Carlos Tello Díaz
En revista BiCentenario. El ayer y hoy de México, núm. 27.
Presentamos un extracto del libro Porfirio Díaz, su vida y su tiempo, de Carlos Tello Díaz, que la editorial Debate publicará próximamente.
El 3 de mayo en la noche, día de nuestro arribo a Puebla, el general en jefe don Ignacio Zaragoza detuvo en su alojamiento a los generales que sucesivamente llegábamos a darle parte de las novedades del día y de la marcha, escribió Porfirio. Cuando nos habíamos reunido los generales don Ignacio Mejía, don Miguel Negrete, don Antonio Álvarez, don Francisco Lamadrid, don Felipe B. Berriozábal y yo, nos manifestó el general Zaragoza que la resistencia presentada hasta entonces era insignificante para una nación como México. Zaragoza tenía su cuartel en la iglesia de los Remedios, al este de la ciudad, por la salida del camino a Amozoc –una iglesia fortificada como todas, en la que apenas era posible entrever el esplendor del barroco del siglo XVIII. Durante la plática que tuvo con sus oficiales, vestidos todos de casaca y pantalón de paño azul obscuro, con botones y galones de oro en los hombros y los puños, el general en jefe agregó que una nación de más de 8 000 000 de habitantes no podía permitir que el invasor llegara sin oposición hasta la capital, que por eso debían combatir hasta el final, hasta el sacrificio, si no para vencer, cosa difícil, al menos para causar en el enemigo el daño suficiente para obligarlo a permanecer en Puebla, con el fin de dar a la nación el tiempo necesario para preparar la defensa del resto de la República. Todos los jefes ahí presentes respondieron animados de los mismos sentimientos.

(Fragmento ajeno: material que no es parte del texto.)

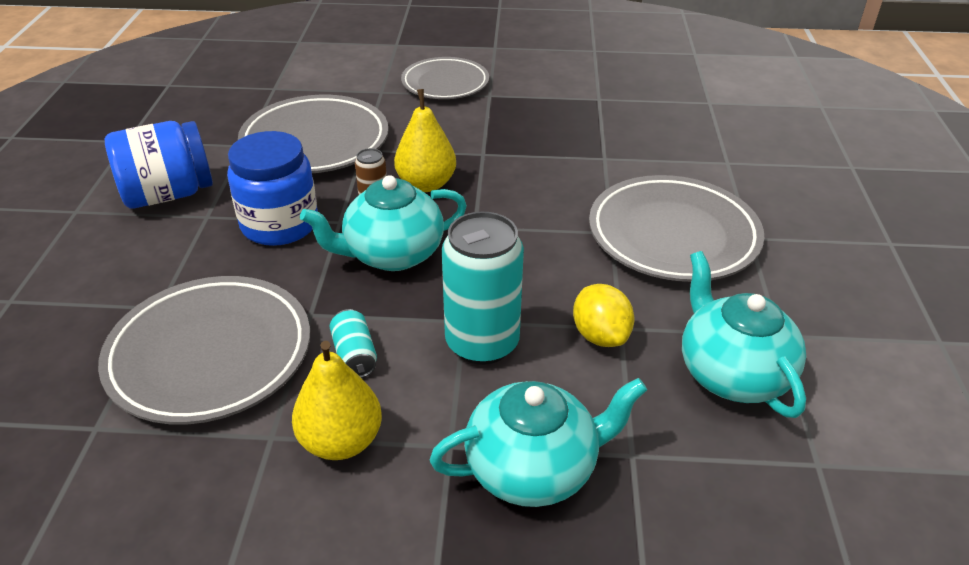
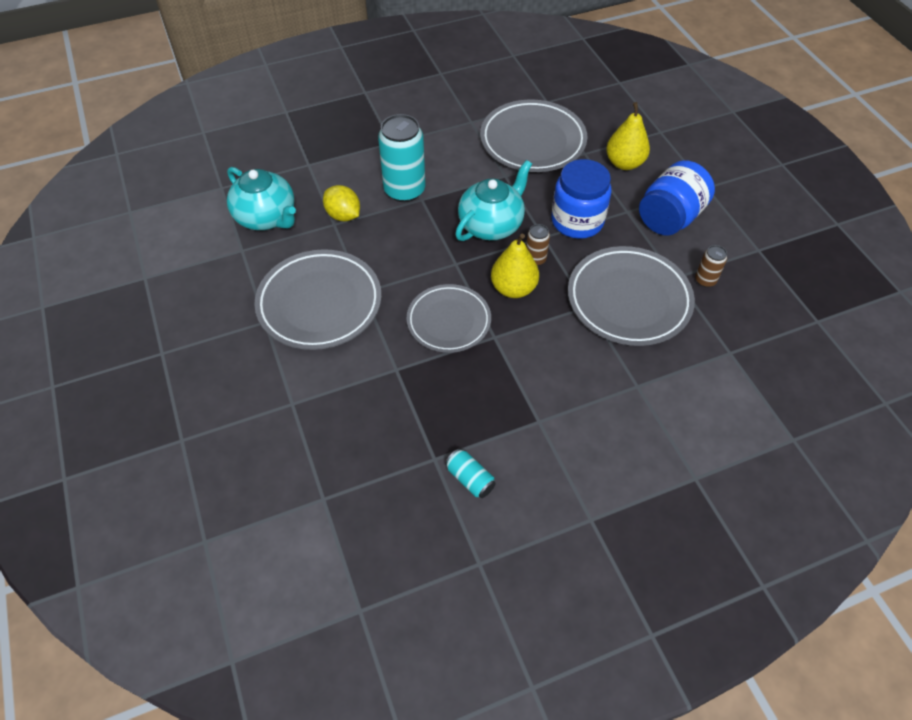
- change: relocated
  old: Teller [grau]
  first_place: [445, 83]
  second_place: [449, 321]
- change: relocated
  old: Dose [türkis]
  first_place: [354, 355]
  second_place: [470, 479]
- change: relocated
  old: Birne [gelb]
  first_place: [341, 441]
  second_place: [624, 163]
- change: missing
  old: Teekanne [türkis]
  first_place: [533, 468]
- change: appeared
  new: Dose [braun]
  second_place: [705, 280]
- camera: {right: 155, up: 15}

Los templos y los conventos de Puebla, unidos por una serie de trincheras, servían de puntos de apoyo para la defensa de la plaza, que además estaba protegida, fuera de ese perímetro, por los fuertes de Loreto y Guadalupe, situados al noreste de la ciudad, sobre la cresta del cerro de San Cristóbal. Zaragoza empleó la noche del 3 de mayo en mejorar las fortificaciones del interior, en hacer trabajos de zapa alrededor de los fuertes, para lo cual mandó expropiar los instrumentos de labranza de las haciendas en las inmediaciones de Puebla. Después artilló los fuertes del cerro con lo que tenía, que no era lo mejor. Sus cañones pare- cían antiguos: había que cargarlos por la boca, con balas en forma de esfera, potentes, pero muy poco certeras. La desproporción entre las fuerzas enfrentadas en esos momentos era gigantesca. Los fusiles de los franceses tenían, en promedio, un alcance de 800 metros; los de los mexicanos, en general, un alcance de 300 metros. Existe la leyenda de que muchas de las armas utilizadas por Zaragoza databan de los tiempos de la batalla de Waterloo. Es posible, pues entre ellas estaba el mosquete llamado Brown Bess, inglés, común a fines del siglo XVIII, usado en la campaña contra Napoleón, después en India y en África, vendido por los ingleses a México durante la invasión de Estados Unidos, por lo que circulaba todavía al estallar la guerra de Intervención. Aquel mosquete no era de chispa sino de pedernal, con la cabeza del martillo hecha de sílex. Pesaba cerca de cinco kilogramos, sin la bayoneta.